En février, un autre accord avait été conclu avec Israël pour le transfert de gaz naturel des champs israéliens de Tamar et Leviathan vers l’Egypte. En vertu de cet accord, l’Américain Noble Energy et son partenaire israélien Delek Group, ainsi que l’Égyptienne East Gas, ont acheté 39% du gazoduc reliant la ville israélienne d’Ashkélon au nord du Sinaï égyptien. Le contrat prévoit la fourniture de 64 milliards de m3 de gaz extraits des champs israéliens, pour un montant de 15 milliards de dollars.
Selon un article du site d’information indépendant « Mada Masr », les Renseignements généraux sont les actionnaires majoritaires de East Gas, « principal gagnant de l’importation de gaz israélien et de sa revente à l’Etat égyptien ». M. Kamal assure n’y voir « aucun problème », précisant que les Renseignements sont actionnaires majoritaires de cette entreprise depuis 2003. « Cela garantit la protection des intérêts égyptiens », fait-il valoir.
Dans ce secteur hautement stratégique, leur présence n’a en effet rien d’anodine. « Ces projets confirment l’importance stratégique de l’Egypte et lui permettent de mettre à profit sa situation géographique au milieu des pays producteurs plus à l’Est et des pays consommateurs à l’Ouest », explique à l’AFP Ezzat Abdel Aziz, ex-président de l’agence égyptienne de l’énergie atomique.
« Le projet de l’Egypte de devenir un pôle énergétique régional ne se limite pas au secteur du gaz naturel, mais implique également de grands projets dans les secteurs du pétrole et de la pétrochimie », souligne pour sa part l’ex-ministre du Pétrole, Osama Kamal, très impliqué dans ces dossiers.
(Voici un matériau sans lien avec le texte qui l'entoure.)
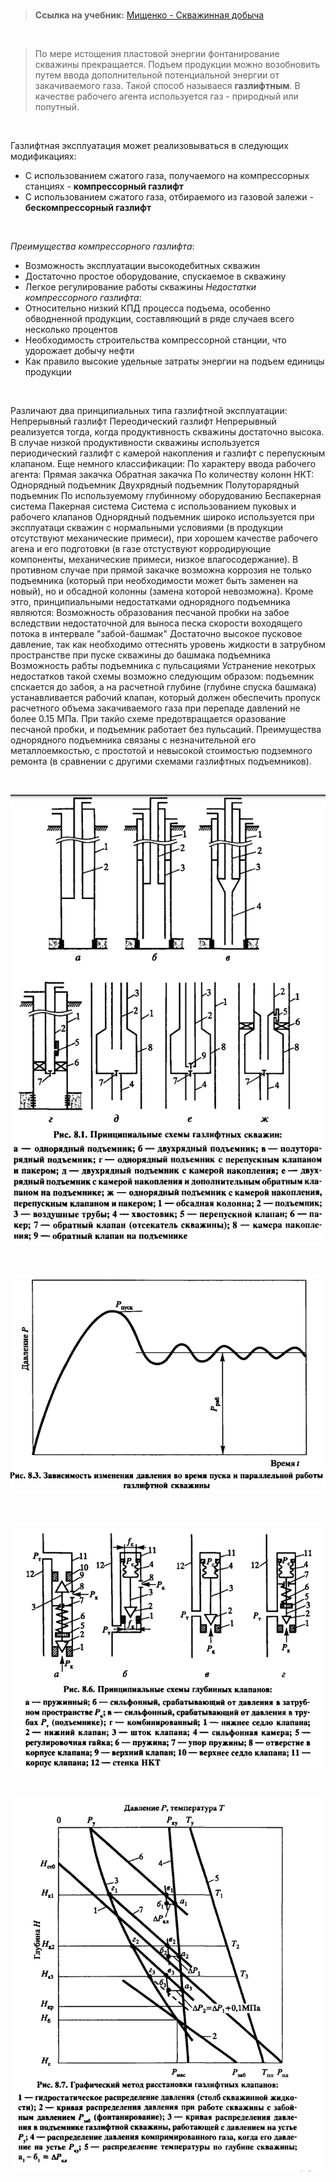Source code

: 
<br>

> **Ссылка на учебник:** [Мищенко - Скважинная добыча](../files/Мищенко%20-%20Скважинная%20добыча%20нефти.pdf)
<br>

> По мере истощения пластовой энергии фонтанирование скважины прекращается. Подъем продукции можно возобновить путем ввода дополнительной потенциальной энергии от закачиваемого газа. Такой способ называеся **газлифтным**. В качестве рабочего агента используется газ - природный или попутный. 


<br>

Газлифтная эксплуатация может реализовываться в следующих модификациях: 
- С использованием сжатого газа, получаемого на компрессорных станциях - **компрессорный газлифт** 
- С использованием сжатого газа, отбираемого из газовой залежи - **бескомпрессорный газлифт** 

<br>

 *Преимущества компрессорного газлифта*: 
 - Возможность эксплуатации высокодебитных скважин 
 - Достаточно простое оборудование, спускаемое в скважину 
 - Легкое регулирование работы скважины 
 *Недостатки компрессорного газлифта*: 
 - Относительно низкий КПД процесса подъема, особенно обводненной продукции, составляющий в ряде случаев всего несколько процентов 
 - Необходимость строительства компрессорной станции, что удорожает добычу нефти 
 - Как правило высокие удельные затраты энергии на подъем единицы продукции 
 <br>
 
Различают два принципиальных типа газлифтной эксплуатации: Непрерывный газлифт Переодический газлифт Непрерывный реализуется тогда, когда продуктивность скважины достаточно высока. В случае низкой продуктивности скважины используется периодический газлифт с камерой накопления и газлифт с перепускным клапаном. Еще немного классификации: По характеру ввода рабочего агента: Прямая закачка Обратная закачка По количеству колонн НКТ: Однорядный подъемник Двухрядный подъемник Полуторарядный подъемник По используемому глубинному оборудованию Беспакерная система Пакерная система Система с использованием пуковых и рабочего клапанов Однорядный подъемник широко используется при эксплуатаци скважин с нормальными условиями (в продукции отсутствуют механические примеси), при хорошем качестве рабочего агена и его подготовки (в газе отстуствуют корродирующие компоненты, механические примеси, низкое влагосодержание). В противном случае при прямой закачке возможна коррозия не только подъемника (который при необходимости может быть заменен на новый), но и обсадной колонны (замена которой невозможна). Кроме этго, принципиальными недостатками однорядного подъемника являются: Возможность образования песчаной пробки на забое вследствии недостаточной для выноса песка скорости воходящего потока в интервале "забой-башмак" Достаточно высокое пусковое давление, так как необходимо оттеснять уровень жидкости в затрубном пространстве при пуске скважины до башмака подъемника Возможность рабты подъемника с пульсациями Устранение некотрых недостатков такой схемы возможно следующим образом: подъемник спскается до забоя, а на расчетной глубине (глубине спуска башмака) устанавливается рабочий клапан, который должен обеспечить пропуск расчетного объема закачиваемого газа при перепаде давлений не более 0.15 МПа. При такйо схеме предотвращается оразование песчаной пробки, и подъемник работает без пульсаций. Преимущества однорядного подъемника связаны с незначительной его металлоемкостью, с простотой и невысокой стоимостью подземного ремонта (в сравнении с другими схемами газлифтных подъемников).

<br>

![](../files/Pasted%20image%2020240409105054.png)

<br>


![](../files/Pasted%20image%2020240409105122.png)

<br>


![](../files/Pasted%20image%2020240409105145.png)

<br>


![](../files/Pasted%20image%2020240409105207.png)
L’Etat espère ainsi tirer des milliards de dollars de revenus du secteur pétrolier. Le ministre du Pétrole, Tarek el-Molla, a récemment annoncé la signature d’un accord pour agrandir la raffinerie de Midor au Caire, en vue d’une augmentation de la capacité de production de 60%.
La nouvelle raffinerie de Mostorod, au nord du Caire, suscite également beaucoup d’attentes. Elle « produira 4,4 millions de tonnes de produits pétroliers par an, et entrera en fonction au plus tard en mai prochain », a affirmé à l’AFP Ahmed Heikal, président de la société Citadel Capital. Les importations de pétrole et produits pétroliers de l’Egypte s’élevaient à environ 5,2 milliards USD en 2017. Selon M. Heikal, la production de Mostorod seule permettra à l’Etat d’économiser deux milliards de dollars par an d’achats de produits pétroliers.
Le pays veut également développer son industrie pétrochimique avec le complexe pétrochimique Al-Tahrir d’Aïn Sokhna, en cours de construction sur la mer Rouge. Objectif: produire quatre millions de tonnes de produits pétrochimiques par an et permettre à l’Egypte de devenir là aussi exportateur. Ce projet doit permettre la création de 3.000 emplois, dans un pays où le chômage est vecteur de tensions sociales.